── Excerpt to read ──

The guy who owns that van is your drummer.
Maybe he’s played the drums before, maybe not. If he owns that van he probably played the drums for a while but sold them last year so he could sit in an overnight line to buy a Wii. Frankly, it doesn’t matter what he plays like because if your band were any good you’d already know a dozen unemployed drummers. In my neighborhood, I can put an open can of tuna on the stoop and have four out-of-work drummers at my door inside of an hour.
But that’s OK, too, because I’m going to tell you a secret.
In rock and roll, no one except other drummers can tell the difference between an excellent drummer and a terrible one. It’s a fact. The greatest rock band in history, the Beatles, had a drummer who couldn’t tap out the Frasier theme on a Pringles lid. At the height of their popularity, Def Leppard’s drummer lost one of his arms in a car accident and nobody even noticed. The White Stripes’ drummer is a nine-year-old girl. For most of its incarnations, Echo and the Bunnymen’s drummer was either nonexistent, dead, or the singer in Haircut 100 on all the Haircut 100 records except for the one that was popular.
Once you’ve secured your van, however, you need to start hyping its driver. Talent is nothing, but perception is everything. Contact your street team or your SpyFace friends or your BFFs or whomhaveyou and tell them all how much your new drummer rocks. Be specific: Go to Google and, in quotes, type, “Neal Peart is.” This will give you a list of stock phrases you can begin applying to your new drummer all over town:
[Your drummer] is God.
[Your drummer] is the best, hands-down.
[Your drummer] is sick.
[Your drummer] is rad.
[Your drummer] is a genius.
[Your drummer] is the definitive stickman in the [your band’s subgenre] world.
[Your drummer] is fucking bananas.
[Your drummer] is a master craftsman.
[Your drummer] overshadows [your band] the way Sting overshadowed the Police.
[Your drummer] is one of the only people in the world who can outplay Mike Portnoy.

───

** Requirement a **
In the drummer excerpt, what happened to Def Leppard's drummer at the height of the band's popularity?
The listing that follows has no connection to the drummer excerpt.

── Entries provided ──

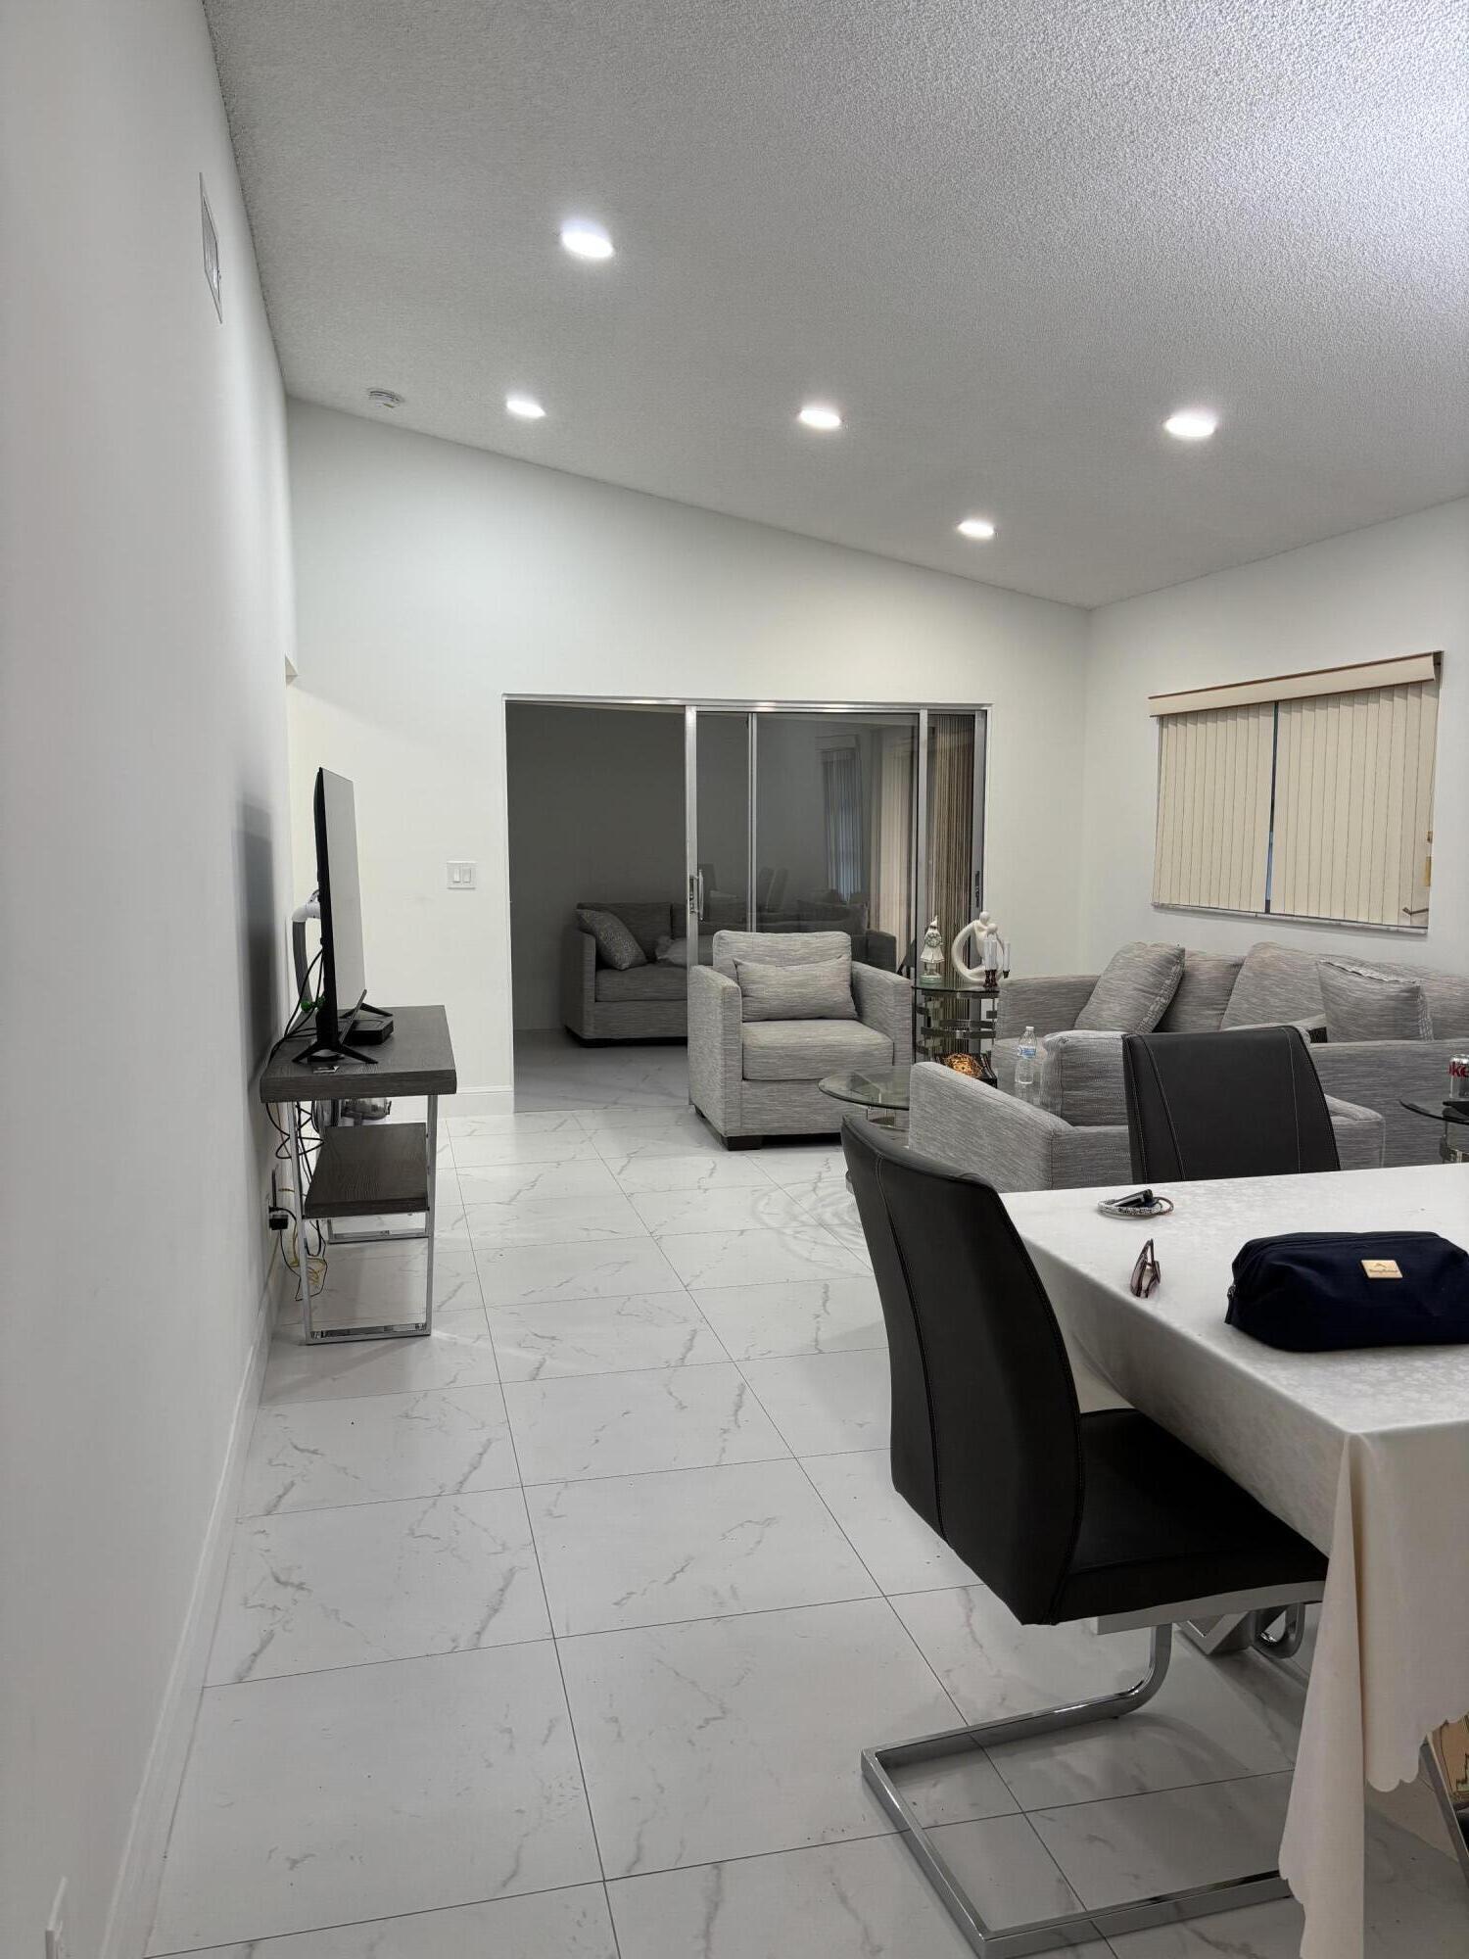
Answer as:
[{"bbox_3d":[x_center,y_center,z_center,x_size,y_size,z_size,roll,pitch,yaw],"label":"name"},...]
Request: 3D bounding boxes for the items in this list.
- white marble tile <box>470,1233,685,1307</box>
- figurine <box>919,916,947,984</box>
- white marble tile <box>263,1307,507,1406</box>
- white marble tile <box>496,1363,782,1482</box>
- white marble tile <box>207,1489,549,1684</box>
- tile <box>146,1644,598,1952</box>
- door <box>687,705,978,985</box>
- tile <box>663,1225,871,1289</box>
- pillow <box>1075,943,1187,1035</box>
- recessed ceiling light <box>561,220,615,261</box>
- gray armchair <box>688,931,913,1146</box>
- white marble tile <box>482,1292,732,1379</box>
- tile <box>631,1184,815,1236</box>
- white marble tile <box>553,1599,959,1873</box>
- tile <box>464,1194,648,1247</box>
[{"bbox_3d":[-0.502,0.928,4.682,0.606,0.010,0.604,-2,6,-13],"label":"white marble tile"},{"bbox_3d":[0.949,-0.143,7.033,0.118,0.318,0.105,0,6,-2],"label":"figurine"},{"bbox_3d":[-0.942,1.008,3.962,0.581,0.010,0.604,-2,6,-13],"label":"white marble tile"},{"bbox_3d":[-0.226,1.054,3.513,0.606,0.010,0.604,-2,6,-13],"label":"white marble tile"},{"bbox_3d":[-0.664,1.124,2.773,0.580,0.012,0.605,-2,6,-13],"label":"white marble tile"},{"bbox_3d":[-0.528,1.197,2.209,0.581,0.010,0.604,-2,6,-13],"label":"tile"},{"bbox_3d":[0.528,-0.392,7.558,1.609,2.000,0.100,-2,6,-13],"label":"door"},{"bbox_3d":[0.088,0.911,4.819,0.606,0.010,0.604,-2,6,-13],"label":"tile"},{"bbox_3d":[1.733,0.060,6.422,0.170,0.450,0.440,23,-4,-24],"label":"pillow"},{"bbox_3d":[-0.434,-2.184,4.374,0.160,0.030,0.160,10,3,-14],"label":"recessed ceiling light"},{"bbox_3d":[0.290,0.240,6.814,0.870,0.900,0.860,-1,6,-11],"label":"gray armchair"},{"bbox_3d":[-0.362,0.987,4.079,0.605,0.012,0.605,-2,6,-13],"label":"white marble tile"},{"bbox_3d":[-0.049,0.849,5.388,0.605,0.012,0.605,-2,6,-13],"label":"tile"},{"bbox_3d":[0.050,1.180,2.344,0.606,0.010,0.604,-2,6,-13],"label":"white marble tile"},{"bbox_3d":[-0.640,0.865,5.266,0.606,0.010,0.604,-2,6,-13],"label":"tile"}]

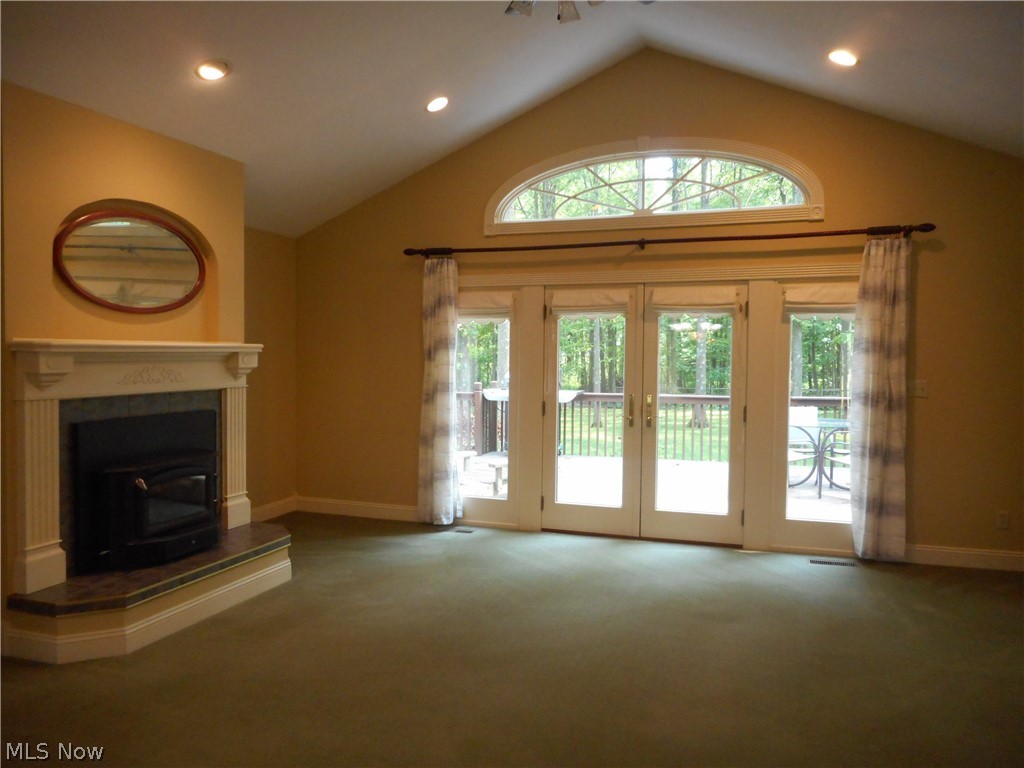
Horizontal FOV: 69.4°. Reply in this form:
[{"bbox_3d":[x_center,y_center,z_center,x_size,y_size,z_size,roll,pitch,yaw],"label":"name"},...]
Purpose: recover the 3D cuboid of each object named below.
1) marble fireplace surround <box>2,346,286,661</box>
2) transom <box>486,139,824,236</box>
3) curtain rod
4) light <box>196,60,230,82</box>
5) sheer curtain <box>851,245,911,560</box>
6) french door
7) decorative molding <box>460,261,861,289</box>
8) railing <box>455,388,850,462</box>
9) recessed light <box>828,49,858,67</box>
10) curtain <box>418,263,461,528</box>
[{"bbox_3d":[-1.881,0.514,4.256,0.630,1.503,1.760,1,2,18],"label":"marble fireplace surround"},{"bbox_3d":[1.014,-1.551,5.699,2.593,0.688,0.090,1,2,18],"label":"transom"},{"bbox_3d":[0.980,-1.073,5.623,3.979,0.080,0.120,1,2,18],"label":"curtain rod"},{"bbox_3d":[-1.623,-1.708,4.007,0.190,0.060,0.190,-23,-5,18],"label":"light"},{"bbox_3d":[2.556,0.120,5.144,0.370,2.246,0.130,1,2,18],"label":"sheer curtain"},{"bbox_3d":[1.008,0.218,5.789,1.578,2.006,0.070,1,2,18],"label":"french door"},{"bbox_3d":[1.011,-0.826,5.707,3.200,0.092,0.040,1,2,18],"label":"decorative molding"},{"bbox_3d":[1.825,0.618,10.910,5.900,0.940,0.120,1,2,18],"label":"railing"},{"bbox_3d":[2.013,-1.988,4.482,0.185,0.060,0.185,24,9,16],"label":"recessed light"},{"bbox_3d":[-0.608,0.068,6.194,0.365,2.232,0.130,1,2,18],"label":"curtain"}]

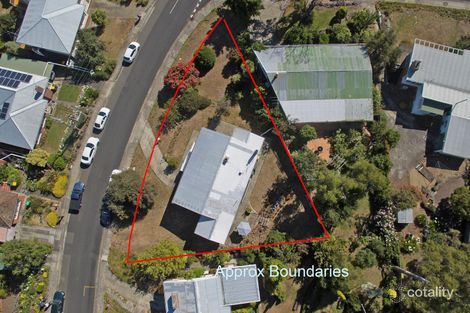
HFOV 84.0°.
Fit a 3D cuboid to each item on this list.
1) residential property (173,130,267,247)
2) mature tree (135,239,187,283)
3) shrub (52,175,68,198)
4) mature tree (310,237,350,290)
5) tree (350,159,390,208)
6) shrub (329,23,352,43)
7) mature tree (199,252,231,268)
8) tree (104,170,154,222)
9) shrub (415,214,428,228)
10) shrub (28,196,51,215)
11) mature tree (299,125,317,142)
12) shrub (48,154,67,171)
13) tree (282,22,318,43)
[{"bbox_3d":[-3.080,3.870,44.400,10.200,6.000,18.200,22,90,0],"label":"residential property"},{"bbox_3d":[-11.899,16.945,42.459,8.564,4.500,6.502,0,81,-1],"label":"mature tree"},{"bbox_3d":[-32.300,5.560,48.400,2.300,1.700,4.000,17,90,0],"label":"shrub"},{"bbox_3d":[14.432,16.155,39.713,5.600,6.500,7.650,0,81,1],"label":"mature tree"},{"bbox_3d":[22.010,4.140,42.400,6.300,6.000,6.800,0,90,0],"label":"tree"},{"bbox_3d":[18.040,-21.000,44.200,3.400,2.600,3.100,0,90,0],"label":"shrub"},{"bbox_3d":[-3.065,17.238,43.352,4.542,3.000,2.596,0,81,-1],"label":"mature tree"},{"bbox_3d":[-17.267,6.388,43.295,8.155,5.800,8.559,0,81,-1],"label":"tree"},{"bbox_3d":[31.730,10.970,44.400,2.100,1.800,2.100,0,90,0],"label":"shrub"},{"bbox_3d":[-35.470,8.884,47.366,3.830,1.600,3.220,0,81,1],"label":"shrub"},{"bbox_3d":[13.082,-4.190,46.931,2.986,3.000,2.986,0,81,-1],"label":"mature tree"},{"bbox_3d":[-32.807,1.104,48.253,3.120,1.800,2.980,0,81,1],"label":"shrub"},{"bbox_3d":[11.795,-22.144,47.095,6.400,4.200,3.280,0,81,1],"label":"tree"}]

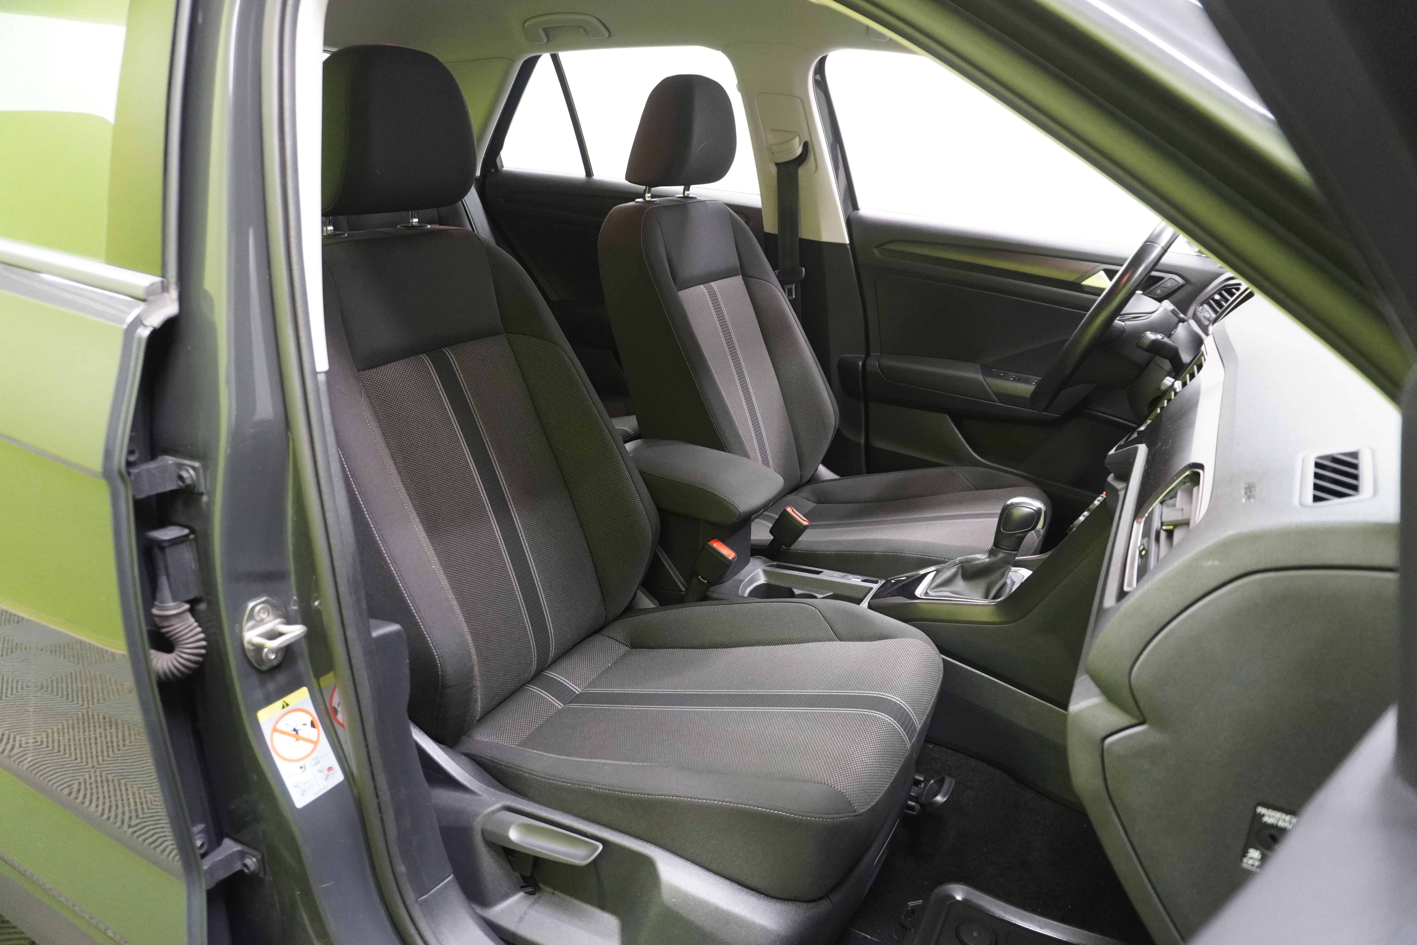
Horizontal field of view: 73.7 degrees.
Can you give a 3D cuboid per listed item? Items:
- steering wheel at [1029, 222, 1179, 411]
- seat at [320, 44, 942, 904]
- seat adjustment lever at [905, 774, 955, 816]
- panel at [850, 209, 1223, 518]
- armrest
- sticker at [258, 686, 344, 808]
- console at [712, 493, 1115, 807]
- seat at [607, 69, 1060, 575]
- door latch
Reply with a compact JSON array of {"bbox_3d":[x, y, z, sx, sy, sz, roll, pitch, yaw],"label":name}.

───

** Requirement b **
Format the listing from its start through the line holding "- tile <box>464,1194,648,1247</box>", inclusive, as a Markdown table with the columns Row and Line, numbering each row. Skip blank lines and leave the pictures out.

** Answer a **
He lost one of his arms in a car accident.

** Answer b **
| Row | Line |
|---|---|
| 1 | Answer as: |
| 2 | [{"bbox_3d":[x_center,y_center,z_center,x_size,y_size,z_size,roll,pitch,yaw],"label":"name"},...] |
| 3 | Request: 3D bounding boxes for the items in this list. |
| 4 | - white marble tile <box>470,1233,685,1307</box> |
| 5 | - figurine <box>919,916,947,984</box> |
| 6 | - white marble tile <box>263,1307,507,1406</box> |
| 7 | - white marble tile <box>496,1363,782,1482</box> |
| 8 | - white marble tile <box>207,1489,549,1684</box> |
| 9 | - tile <box>146,1644,598,1952</box> |
| 10 | - door <box>687,705,978,985</box> |
| 11 | - tile <box>663,1225,871,1289</box> |
| 12 | - pillow <box>1075,943,1187,1035</box> |
| 13 | - recessed ceiling light <box>561,220,615,261</box> |
| 14 | - gray armchair <box>688,931,913,1146</box> |
| 15 | - white marble tile <box>482,1292,732,1379</box> |
| 16 | - tile <box>631,1184,815,1236</box> |
| 17 | - white marble tile <box>553,1599,959,1873</box> |
| 18 | - tile <box>464,1194,648,1247</box> |